Lo confesso, non avevo la più pallida idea su cosa scrivere sull’argomento “ tostapane”. Per dire: sono stato giorni a cercare di farmi venire in mente qualcosa, arrivando pensare a tutti i film che parlavano di un tostapane o avessero un tostapane tra i personaggi principali (!), visto che a parte di cinema io non sono molto bravo a scrivere di nulla. Poi ho letto il post di Roberto Albini e mi sono illuminato.

Il buon Roberto, prima di lanciarsi nella descrizione di un’ipotetica mattinata (prima agognata, poi rovinata dall’elettrodomestico di cui all’oggetto), paragona il tostapane a un “qualcosa che comprende di non servire più, non tanto perché non possa essere ancora utile, ma perché sono cambiate le esigenze della gente. Lo stesso fenomeno che è accaduto alla società, che a un certo punto sembra non basti più così com’è” .

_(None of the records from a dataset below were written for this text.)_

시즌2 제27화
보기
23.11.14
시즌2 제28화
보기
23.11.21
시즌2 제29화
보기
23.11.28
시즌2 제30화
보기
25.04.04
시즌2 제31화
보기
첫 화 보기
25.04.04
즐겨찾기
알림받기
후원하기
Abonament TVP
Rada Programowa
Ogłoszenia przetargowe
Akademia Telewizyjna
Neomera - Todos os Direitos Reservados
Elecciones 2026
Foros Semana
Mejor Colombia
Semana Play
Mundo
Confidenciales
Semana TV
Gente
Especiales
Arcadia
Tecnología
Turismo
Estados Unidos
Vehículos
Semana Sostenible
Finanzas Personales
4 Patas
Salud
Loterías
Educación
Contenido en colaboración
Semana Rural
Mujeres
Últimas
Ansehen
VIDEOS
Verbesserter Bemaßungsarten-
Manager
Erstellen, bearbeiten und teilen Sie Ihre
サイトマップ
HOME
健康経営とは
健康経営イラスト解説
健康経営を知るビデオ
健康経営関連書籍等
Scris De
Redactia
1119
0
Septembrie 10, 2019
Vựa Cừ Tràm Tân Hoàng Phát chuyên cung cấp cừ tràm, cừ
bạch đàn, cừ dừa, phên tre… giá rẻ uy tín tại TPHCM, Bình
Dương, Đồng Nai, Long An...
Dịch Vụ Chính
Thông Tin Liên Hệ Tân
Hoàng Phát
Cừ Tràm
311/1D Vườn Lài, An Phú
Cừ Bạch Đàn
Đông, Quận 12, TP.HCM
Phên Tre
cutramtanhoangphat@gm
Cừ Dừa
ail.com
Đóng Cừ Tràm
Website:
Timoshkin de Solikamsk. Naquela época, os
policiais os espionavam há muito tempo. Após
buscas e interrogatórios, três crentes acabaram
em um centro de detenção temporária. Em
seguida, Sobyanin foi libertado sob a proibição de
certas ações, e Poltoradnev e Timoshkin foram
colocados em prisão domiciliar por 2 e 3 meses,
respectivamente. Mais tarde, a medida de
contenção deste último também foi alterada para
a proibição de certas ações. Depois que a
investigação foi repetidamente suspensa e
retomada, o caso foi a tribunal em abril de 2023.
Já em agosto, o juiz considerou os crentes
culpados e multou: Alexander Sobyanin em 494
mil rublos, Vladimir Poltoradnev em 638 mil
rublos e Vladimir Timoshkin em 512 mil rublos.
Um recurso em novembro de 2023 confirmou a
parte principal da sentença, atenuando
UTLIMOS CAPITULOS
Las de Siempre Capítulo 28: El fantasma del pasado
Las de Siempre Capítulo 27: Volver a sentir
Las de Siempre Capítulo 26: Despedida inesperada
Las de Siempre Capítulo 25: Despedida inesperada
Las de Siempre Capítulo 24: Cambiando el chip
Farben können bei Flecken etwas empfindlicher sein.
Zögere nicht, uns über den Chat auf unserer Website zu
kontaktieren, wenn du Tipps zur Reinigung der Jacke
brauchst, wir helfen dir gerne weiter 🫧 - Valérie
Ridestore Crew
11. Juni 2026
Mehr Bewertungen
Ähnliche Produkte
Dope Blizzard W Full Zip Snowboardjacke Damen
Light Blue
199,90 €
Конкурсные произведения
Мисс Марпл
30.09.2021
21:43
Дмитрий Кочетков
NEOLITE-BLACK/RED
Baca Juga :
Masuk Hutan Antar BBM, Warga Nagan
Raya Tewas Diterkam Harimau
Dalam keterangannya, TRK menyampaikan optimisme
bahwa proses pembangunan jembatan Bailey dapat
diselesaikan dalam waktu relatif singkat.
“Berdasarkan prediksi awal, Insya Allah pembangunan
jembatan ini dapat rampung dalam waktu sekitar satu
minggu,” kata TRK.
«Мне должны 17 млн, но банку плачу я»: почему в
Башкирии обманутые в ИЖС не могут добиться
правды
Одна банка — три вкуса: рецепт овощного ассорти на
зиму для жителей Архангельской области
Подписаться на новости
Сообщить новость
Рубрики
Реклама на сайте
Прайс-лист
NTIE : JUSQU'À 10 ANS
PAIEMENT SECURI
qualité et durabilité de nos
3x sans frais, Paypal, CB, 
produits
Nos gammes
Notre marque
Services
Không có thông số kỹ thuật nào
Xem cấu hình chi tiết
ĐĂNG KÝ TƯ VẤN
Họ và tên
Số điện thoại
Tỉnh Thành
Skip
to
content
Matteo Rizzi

Ecco, trovo questa riflessione molto interessante: quanto velocemente cambiano le persone? E quanto velocemente cambiano le esigenze delle persone? Ogni grande innovazione (il tostapane appunto, ma pensiamo anche al vinile, sempre citato da Roberto, o alle VHS, al fax, e così via) ha avuto del tempo per consolidarsi; oggi no, oggi tutto ciò che è nuovo diventa subito, irrimediabilmente, vecchio: inventano l’alta definizione ma si pensa subito al 3d, si crea una cosa chiamata smartphone ma in un batter d’occhio arriva il tablet; e via dicendo, all’infinito. Abbiamo sempre esigenza di qualcosa di nuovo, di rincorrere un tempo che sembra andare più veloce di noi. Da dove nasce questa esigenza, questo bisogno? Dalla curiosità che ha spinto anche i grandi esploratori del passato a scoprire nuove terre, o ai grandi pensatori a creare nuove teorie o modelli? O è semplicemente un effetto della società consumistica in cui viviamo, e quindi tutto si riduce all’esigenza di avere, avere, e ancora avere (e quindi possedere)?  Io francamente non lo so. Ma  mentre ci penso, mi faccio un toast.